Reproduce the material word for word, from the line containing "defensive lines in" down to the line containing "Eildon 3 Hills 2019", including both of those lines.
________________________________________
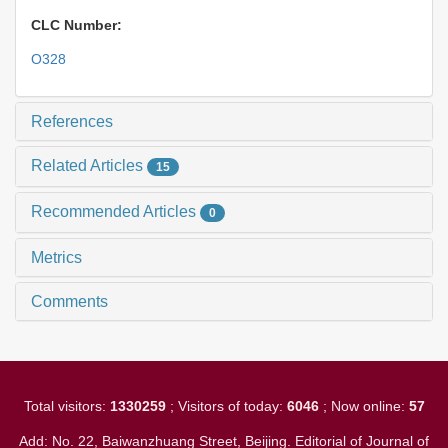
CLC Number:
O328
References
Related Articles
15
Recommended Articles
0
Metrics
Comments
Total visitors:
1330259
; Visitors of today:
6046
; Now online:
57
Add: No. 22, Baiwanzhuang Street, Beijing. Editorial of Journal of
________________________________________
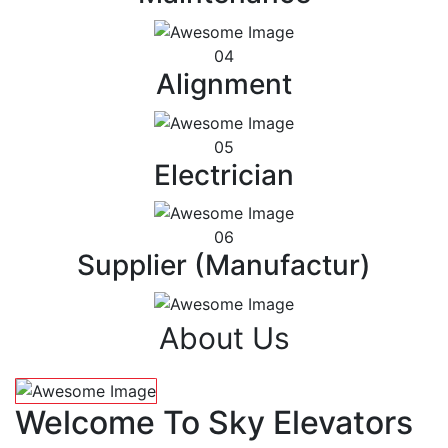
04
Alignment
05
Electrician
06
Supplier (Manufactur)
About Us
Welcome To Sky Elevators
________________________________________
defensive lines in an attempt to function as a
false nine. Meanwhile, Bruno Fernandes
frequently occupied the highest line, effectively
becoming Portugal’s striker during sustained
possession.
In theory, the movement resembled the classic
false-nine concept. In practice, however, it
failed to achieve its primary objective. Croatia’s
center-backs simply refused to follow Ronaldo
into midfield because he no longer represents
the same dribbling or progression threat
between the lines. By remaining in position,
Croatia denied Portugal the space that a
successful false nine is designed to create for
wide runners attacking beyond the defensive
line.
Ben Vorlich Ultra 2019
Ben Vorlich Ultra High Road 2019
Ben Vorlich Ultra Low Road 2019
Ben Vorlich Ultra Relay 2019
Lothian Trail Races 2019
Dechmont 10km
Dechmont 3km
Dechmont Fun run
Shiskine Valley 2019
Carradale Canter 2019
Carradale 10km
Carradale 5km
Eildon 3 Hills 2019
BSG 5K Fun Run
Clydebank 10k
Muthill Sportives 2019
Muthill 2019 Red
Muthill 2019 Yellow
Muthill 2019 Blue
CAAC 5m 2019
________________________________________
■ Answer to this exercise ■
defensive lines in an attempt to function as a
false nine. Meanwhile, Bruno Fernandes
frequently occupied the highest line, effectively
becoming Portugal’s striker during sustained
possession.
In theory, the movement resembled the classic
false-nine concept. In practice, however, it
failed to achieve its primary objective. Croatia’s
center-backs simply refused to follow Ronaldo
into midfield because he no longer represents
the same dribbling or progression threat
between the lines. By remaining in position,
Croatia denied Portugal the space that a
successful false nine is designed to create for
wide runners attacking beyond the defensive
line.
Ben Vorlich Ultra 2019
Ben Vorlich Ultra High Road 2019
Ben Vorlich Ultra Low Road 2019
Ben Vorlich Ultra Relay 2019
Lothian Trail Races 2019
Dechmont 10km
Dechmont 3km
Dechmont Fun run
Shiskine Valley 2019
Carradale Canter 2019
Carradale 10km
Carradale 5km
Eildon 3 Hills 2019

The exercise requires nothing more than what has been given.